Evidence of meeting #58 for Public Accounts in the 44th Parliament, 1st Session. (The original version is on Parliament’s site, as are the minutes.) The winning word was projects.

A video is available from Parliament.

On the agenda

MPs speaking

Also speaking

Karen Hogan  Auditor General, Office of the Auditor General
Christopher MacLennan  Deputy Minister, International Development, Department of Foreign Affairs, Trade and Development
Martin Dompierre  Assistant Auditor General, Office of the Auditor General
Patricia Peña  Assistant Deputy Minister, Partnerships for Development Innovation, Department of Foreign Affairs, Trade and Development
Susan Robertson  Director, Office of the Auditor General

4:40 p.m.

Conservative

Kelly McCauley Conservative Edmonton West, AB

Thanks. I'll be passing my time to Mr. Genuis—no, I'm just kidding.

AG Hogan, thanks again as usual for the report.

Mr. MacLennan, you spoke about KPIs. Who is developing those KPIs? Who's setting them?

4:40 p.m.

Deputy Minister, International Development, Department of Foreign Affairs, Trade and Development

Christopher MacLennan

There are numerous types of KPIs in the department—

4:40 p.m.

Conservative

Kelly McCauley Conservative Edmonton West, AB

Yes, more specifically—

4:40 p.m.

Deputy Minister, International Development, Department of Foreign Affairs, Trade and Development

Christopher MacLennan

Is it specifically the ones that the Auditor General referred to?

4:40 p.m.

Conservative

Kelly McCauley Conservative Edmonton West, AB

It's specifically the international aid and the issue at hand, which is the lack of recorded outcomes.

4:40 p.m.

Deputy Minister, International Development, Department of Foreign Affairs, Trade and Development

Christopher MacLennan

One set of KPIs, the one that the Auditor General looked at specifically, was a set of KPIs that exists at the corporate level in our department. They were designed immediately within about one year of the launch of the feminist international assistance policy. Their primary purpose was to ensure that the department was refocusing its development assistance programming to align with the new policy.

4:40 p.m.

Conservative

Kelly McCauley Conservative Edmonton West, AB

Is it fair to say they're very high-level ones and not...?

4:40 p.m.

Deputy Minister, International Development, Department of Foreign Affairs, Trade and Development

Christopher MacLennan

They're very high level. They are, to the Auditor General's point, focused more on outputs than on outcomes.

4:40 p.m.

Conservative

Kelly McCauley Conservative Edmonton West, AB

Okay. You mentioned 1,500 projects on the go. Who is developing those? Who is approving those? Is anyone setting targets and outcomes for those?

4:40 p.m.

Deputy Minister, International Development, Department of Foreign Affairs, Trade and Development

Christopher MacLennan

That varies quite significantly. For example, a significant portion of our development assistance spending goes to large multilateral organizations that we are supporting. When we work with something, and I'll use an example, the Global Fund to Fight Malaria, Tuberculosis and AIDS, they actually set their own results framework and we contribute to that framework. We know going in; they set it.
..............................
--- About this exercise ---
According to the committee transcript, what was the primary purpose of the corporate-level KPIs that the Auditor General examined?

--- Dataset section ---
..............................
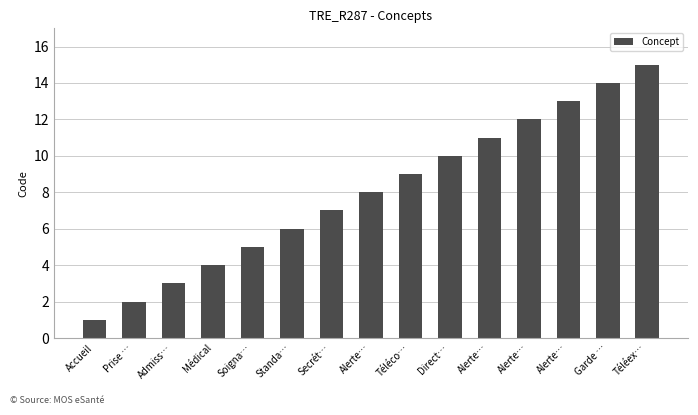

Reading left to right, extract all data points from this chart.

1	2	3	4	5	6	7	8	9	10	11	12	13	14	15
..............................
--- Exercise response ---
Their primary purpose was to ensure that the department was refocusing its development assistance programming to align with the new feminist international assistance policy.